Amid the acrimony, Mr Putin rejected a four-way meeting with Ukraine, France and Germany, saying it was unnecessary given Ukraine’s refusal to abide by the 2015 pact.

Moscow has also sharply criticized the United States and its NATO allies for supplying arms to Ukraine and holding joint exercises, saying this encouraged Ukrainian hawks to attempt to regain military-held areas by force. rebels.

Mr Putin is known to deeply resent what he sees as NATO’s gradual eastward shift since the collapse of the Soviet Union in 1989 and is determined to prevent Ukraine’s access to its ranks.

What could happen next?

With Mr.
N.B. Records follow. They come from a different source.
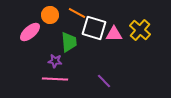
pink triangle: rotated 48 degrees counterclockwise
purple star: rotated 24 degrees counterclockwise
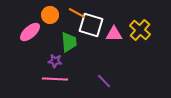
white square: moved 3 px left, 3 px up
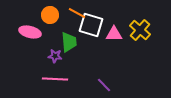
pink ellipse: rotated 55 degrees clockwise
purple star: moved 5 px up
purple line: moved 4 px down
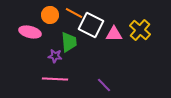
orange line: moved 3 px left
white square: rotated 10 degrees clockwise
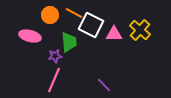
pink ellipse: moved 4 px down
purple star: rotated 16 degrees counterclockwise
pink line: moved 1 px left, 1 px down; rotated 70 degrees counterclockwise
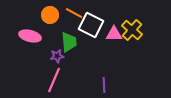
yellow cross: moved 8 px left
purple star: moved 2 px right
purple line: rotated 42 degrees clockwise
Putin’s February 24 announcement, the worst-case scenario is now realized.

The Kremlin had previously consistently denied plans to invade, claims few believed – with good reason, after all.

Even after the Russian president’s declaration of war, a Russian envoy to the UN denied that Moscow had any grievances against the Ukrainian people, who he said would not be targeted, only those in power.

This turned out to be completely wrong.

Western leaders, united in condemnation, have made Russia a pariah state on the world stage, with their sanctions promising to bring down the Russian economy, which could ultimately put renewed pressure on Mr Putin at home, despite his best efforts to silence critical media and nascent protests. movements.

Mr Biden has meanwhile assured the international community that Russia will be held accountable for its actions.

“Russia bears sole responsibility for the death and destruction this attack will cause, and the United States and its allies and partners will respond in a united and decisive manner,” he said.